DEFAULT_STORAGE This is the default storage preference. At install time it is set to CTXSYS.DEFAULT_STORAGE, which has no settings.

Language-Specific Defaults

The LEXER, WORDLIST, and STOPLIST classes are the most affected by the language of the documents. Every installation gets DEFAULT_LEXER, DEFAULT_WORDLIST, and DEFAULT_STOPLIST preferences, but the definition of these preferences will depend on the language chosen at install time.

?/ctx/admin/defaults holds language-specific scripts for each supported language. Based on the language chosen, DBCA runs the matching language-specific script, which creates the default preferences most appropriate for that language.

The result is that a German instance gets a DEFAULT_LEXER which is case- sensitive and does German decompounding, a DEFAULT_STOPLIST which has common German words, and a DEFAULT_WORDLIST with German stemming. A Japanese instance gets different defaults, more tailored to Japanese.
________________________
▶ THE TASKS
• a. In the passage on default preferences, which directory holds the language-specific scripts?
• b. Name every class that the passage on default preferences says is most affected by the language of the documents.

▶ SUPPLIED MATERIAL
________________________
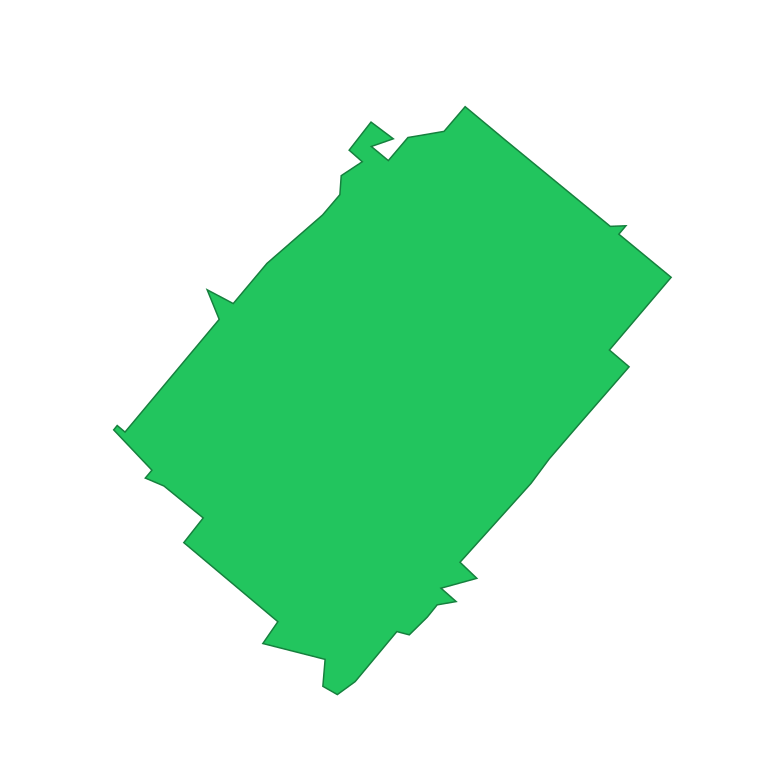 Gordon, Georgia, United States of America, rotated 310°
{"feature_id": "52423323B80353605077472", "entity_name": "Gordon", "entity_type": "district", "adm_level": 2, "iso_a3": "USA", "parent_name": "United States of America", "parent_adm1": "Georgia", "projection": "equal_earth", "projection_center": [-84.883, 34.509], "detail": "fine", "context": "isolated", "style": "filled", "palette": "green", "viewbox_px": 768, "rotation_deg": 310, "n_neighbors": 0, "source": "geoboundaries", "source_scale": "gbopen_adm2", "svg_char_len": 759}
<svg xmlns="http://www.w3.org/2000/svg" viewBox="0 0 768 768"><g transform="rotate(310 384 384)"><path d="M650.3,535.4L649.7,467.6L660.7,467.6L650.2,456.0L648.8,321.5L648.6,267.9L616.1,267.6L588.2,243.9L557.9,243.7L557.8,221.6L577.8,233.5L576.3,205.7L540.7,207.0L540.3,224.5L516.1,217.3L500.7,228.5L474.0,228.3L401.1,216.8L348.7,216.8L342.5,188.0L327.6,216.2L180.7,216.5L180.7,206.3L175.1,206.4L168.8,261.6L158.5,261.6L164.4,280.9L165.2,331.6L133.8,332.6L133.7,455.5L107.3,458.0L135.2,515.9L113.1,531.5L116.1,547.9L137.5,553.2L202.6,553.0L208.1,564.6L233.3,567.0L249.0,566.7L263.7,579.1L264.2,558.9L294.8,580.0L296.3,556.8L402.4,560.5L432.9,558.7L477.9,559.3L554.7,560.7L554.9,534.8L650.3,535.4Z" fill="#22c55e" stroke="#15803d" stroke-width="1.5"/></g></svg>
________________________
▶ RESPONSES BY TASK
• a. ?/ctx/admin/defaults

• b. LEXER, WORDLIST, STOPLIST